Because of the small quantity of brake wear debris available,⁵ a low solid-to-liquid ratio (1∶10⁴) was maintained for all leaching experiments. For the 18 h leaching tests, an appropriate mass (0.0025 g) of brake wear debris was weighed out in each bottle-point reactor (30 mL, Wheaton HDPE bottles) before transferring a fixed volume (25 mL) of leaching solution to each bottle. These tests were conducted in triplicate using three separate reactors containing the same leaching solution. All reactor bottles were equilibrated in the dark at room temperature (21 ± 2 °C) on an end-over-end tumbler rotating at approximately 25 rpm. At the end of the 18 h leaching tests, particulate materials were removed from the samples using an acid-washed 0.2 μm nylon membrane syringe filter (Gelman Laboratory), and the first 2 to 3 mL of each filtrate was discarded before collecting a filtered sample for copper and iron analyses. The pH of each filtered sample was measured to monitor pH changes during the leaching process.

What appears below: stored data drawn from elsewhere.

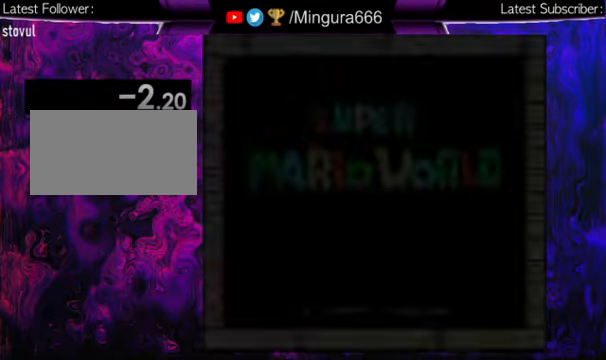
{"buttons": [], "events": [[300, "B", "down"], [367, "B", "up"]]}
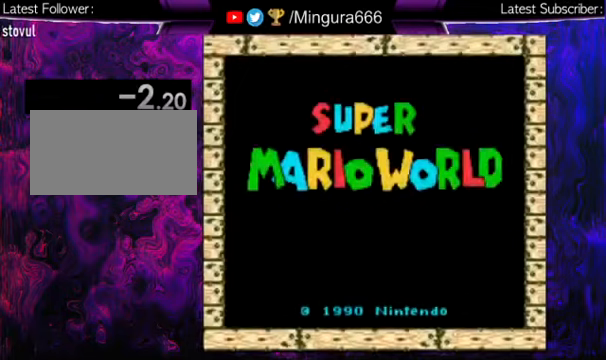
{"buttons": ["B"], "events": [[433, "B", "down"]]}
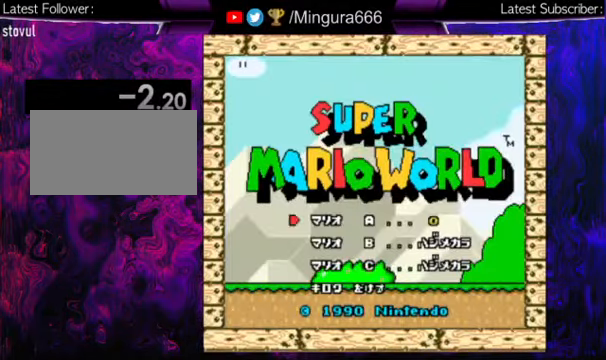
{"buttons": [], "events": [[100, "B", "up"]]}
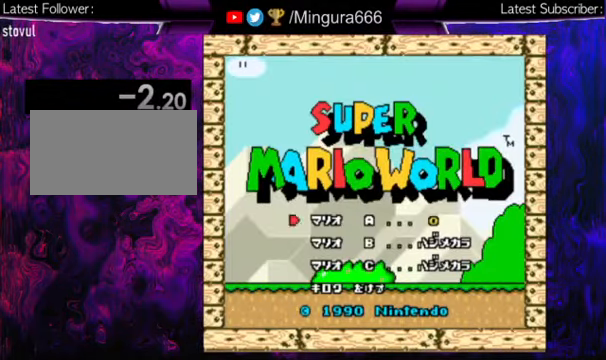
{"buttons": [], "events": []}
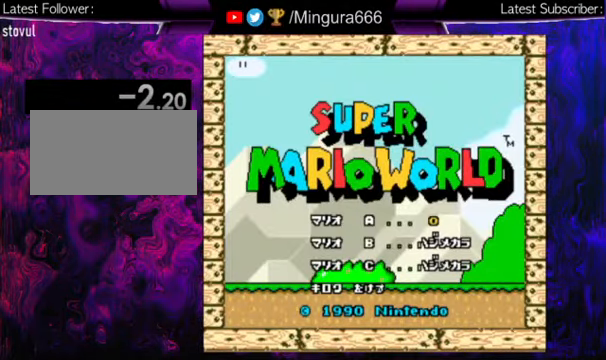
{"buttons": [], "events": [[200, "DPAD_UP", "down"], [300, "DPAD_UP", "up"]]}
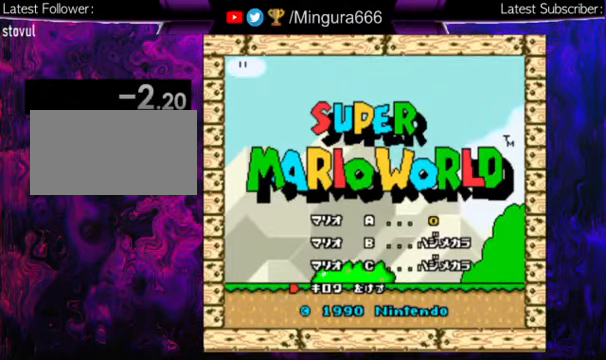
{"buttons": [], "events": [[100, "B", "down"], [167, "B", "up"]]}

The static pH leaching procedure was similar to that used above for the regular 18 h leaching tests, except for maintaining constant solution pH values by periodic adjustment with 0.1 N HNO₃ or 0.1 N NaOH as needed during mixing. Once the pH deviation for each sample was confirmed to be less than ±0.2 from its target value, an additional 18 h mixing period was conducted for a total combined nominal leaching time of 48 h. All static pH leaching tests were conducted with duplicate samples.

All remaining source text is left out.